ACTION ITEM. Reproduce every line of the data, exactly and without its pictures.

RAW DATA.
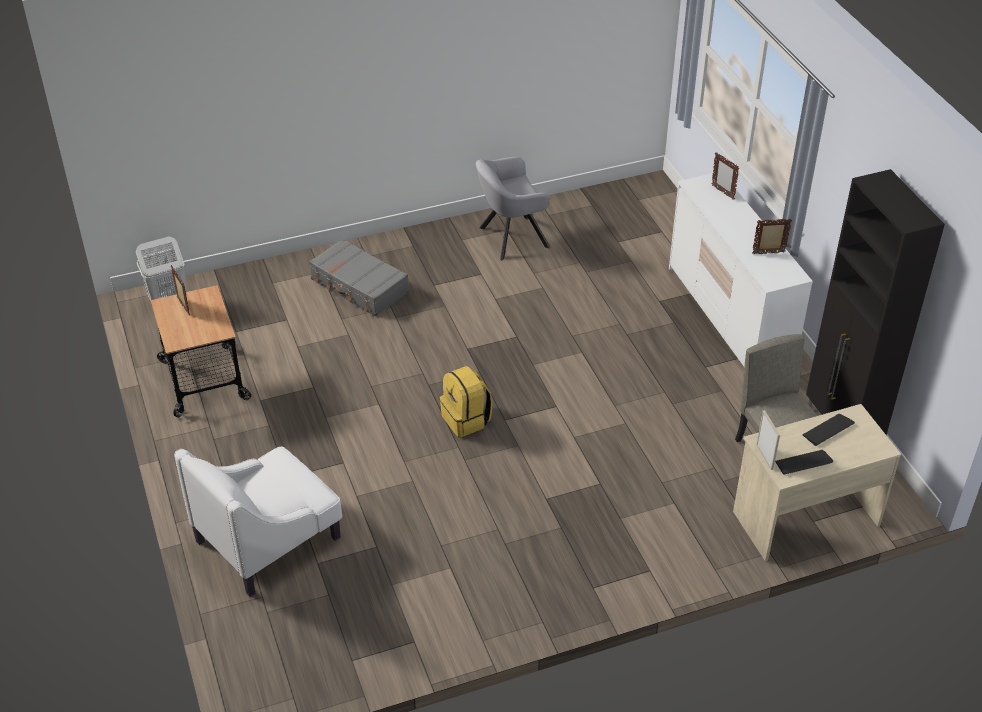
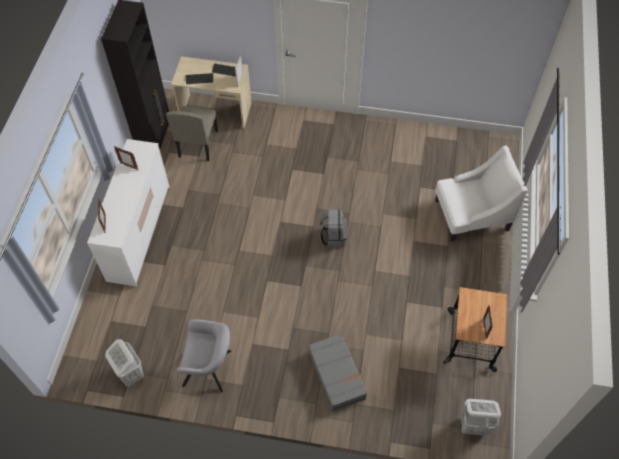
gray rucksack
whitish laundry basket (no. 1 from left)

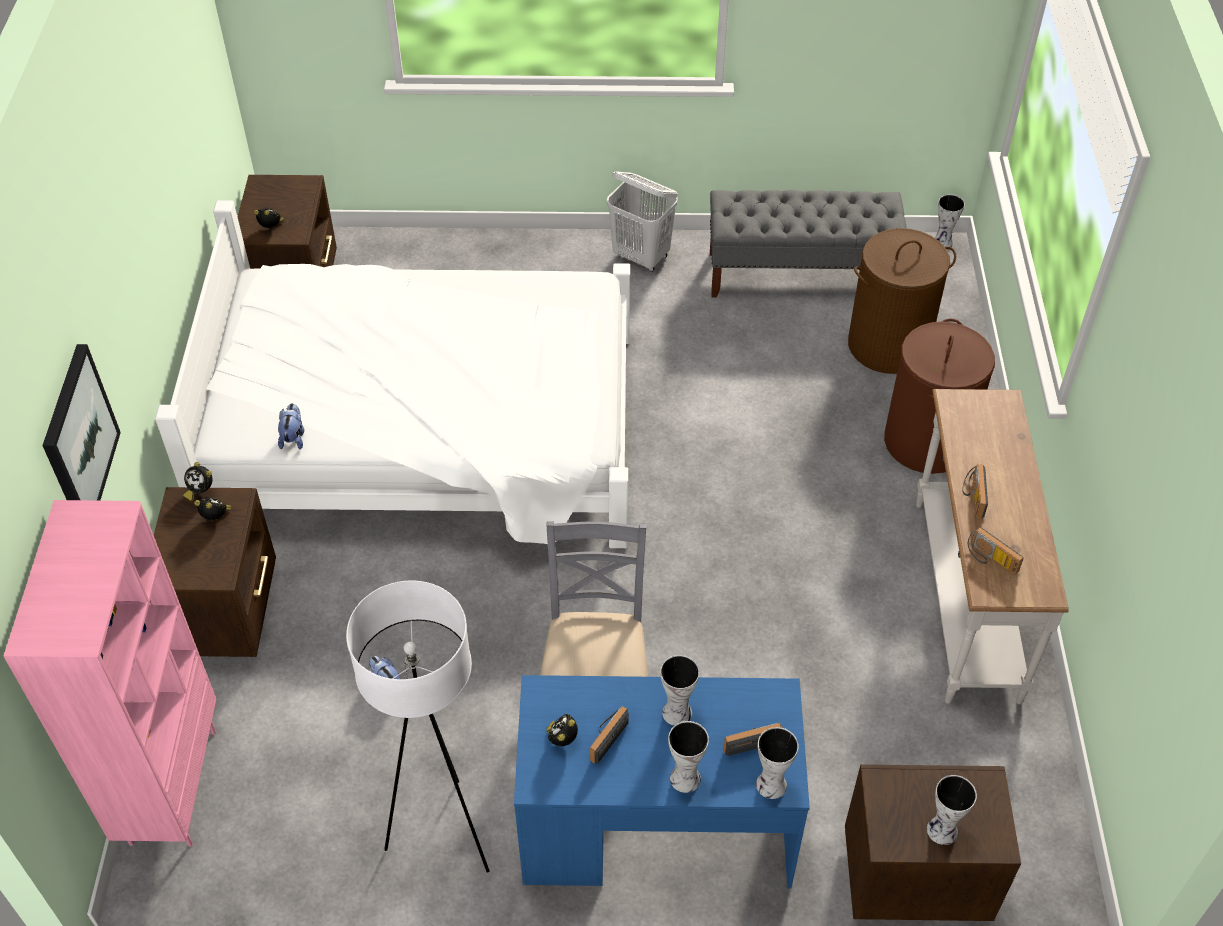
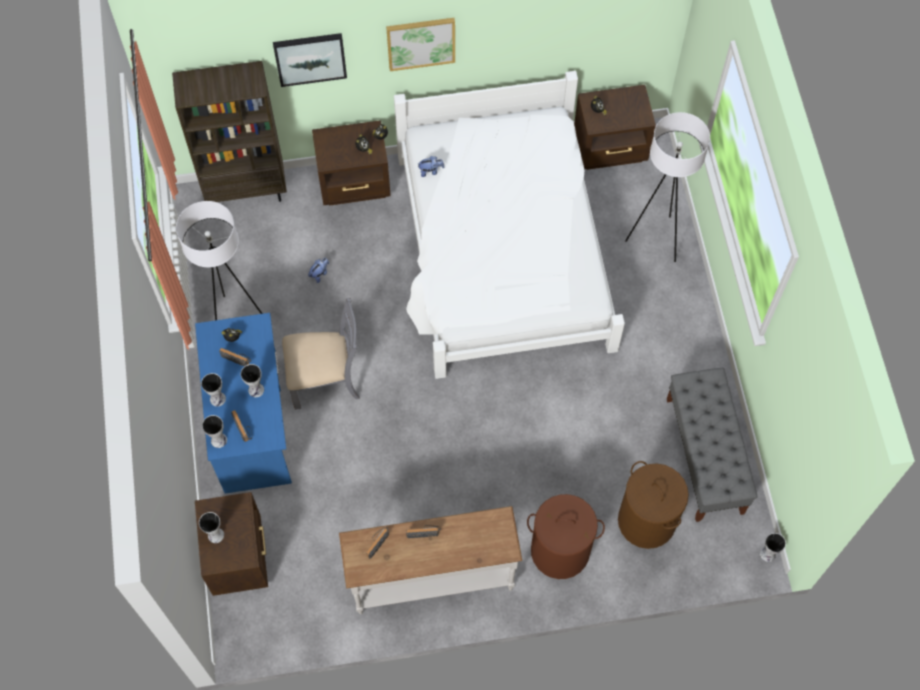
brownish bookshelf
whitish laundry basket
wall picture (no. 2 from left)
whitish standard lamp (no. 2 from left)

EXPECTED ANSWER.
gray rucksack
whitish laundry basket (no. 1 from left)

brownish bookshelf
whitish laundry basket
wall picture (no. 2 from left)
whitish standard lamp (no. 2 from left)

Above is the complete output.